Using Connect:Direct in NIST 800-131a compliance mode

The Connect:Dircect Protocol is a session oriented protocol supporting file transfer for remote (business) process execution and submission. Sessions may be secured using Secure+ server (and optional client) authentication and data encryption. Security may be enforced globally by requiring all sessions to use the same security definition. To do this, disable Netmap Node Override to configure one policy for all sessions. Security may also be enforced individually according to specific trading partner requirements. Enable Netmap Node Override to allow different policies for each trading partner.

The Admin User Interface makes available only NIST 800-131a compliant certificates and ciphers when Sterling B2B Integrator is operating in NIST 800-131a compliance mode.

Verifying NIST 800-131a Compliance

There are two ways to verify NIST 800-131a compliance:
  • Verify that all adapters are started successfully and are enabled.
  • Verify that the business process session status is error free.

Verify Adapters

The Services Configuration page displays an adapter’s Advanced State. If Sterling B2B Integrator is running in NIST 800-131a compliant mode and your Connect:Direct Server Adapters is configured in non-compliant mode, the Advanced State will display Start failed and the adapter will be disabled. For additional detail, select the link corresponding to the adapter to view its configuration.

All non-compliant service settings appear in red with a message, Not NIST 800-131a SP800-131a compliant.

The following table illustrates the Connect:Direct Server Adapter’s enablement policy with respect to the NIST 800-131a compliance mode used with Sterling B2B Integrator.
Table 1. Connect:Direct Server Adapter Enablement Policy
Connect:Direct Server Adapter Enablement Policy

Configuration

Sterling B2B Integrator Security Policy
None Strict

Global: Adapter defines the security policy for all sessions

Adapter enabled and all sessions allowed.

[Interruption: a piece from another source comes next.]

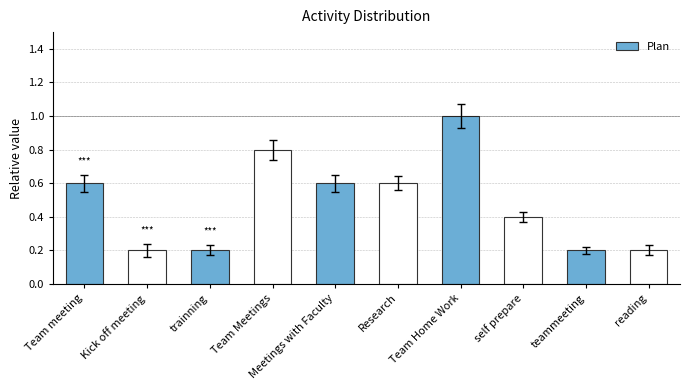

What is the change in value from Meetings with Faculty to teammeeting?

-0.4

Adapter is enabled only if the Adapter’s configuration meet strict-level site policy.

Local: Individual Nodes define a node-specific security policy for their respective sessions.

Every Node in the Adapter’s netmap specifies a secure policy

Adapter enabled and all sessions allowed.

Adapter is Enabled only if every Node’s Secure+ configuration meets strict-level site policy.

At least 1 Node in the Adapter’s netmap does not specify a secure policy.

Adapter enabled and all sessions allowed.

Adapter is Enabled. Session only allowed if Node’s Secure+ configuration meets strict-level site policy.

Verify Business Processes

The Connect:Direct Begin Session Service Status Report displays service status. If Sterling B2B Integrator is running in NIST 800-131a compliance mode and either your Connect:Direct Server Adapter or the remote node in the adapter’s netmap is configured in noncompliant mode, the Begin Session will fail and its Status Report will display “Secure+ configuration is incompatible with the site security policy.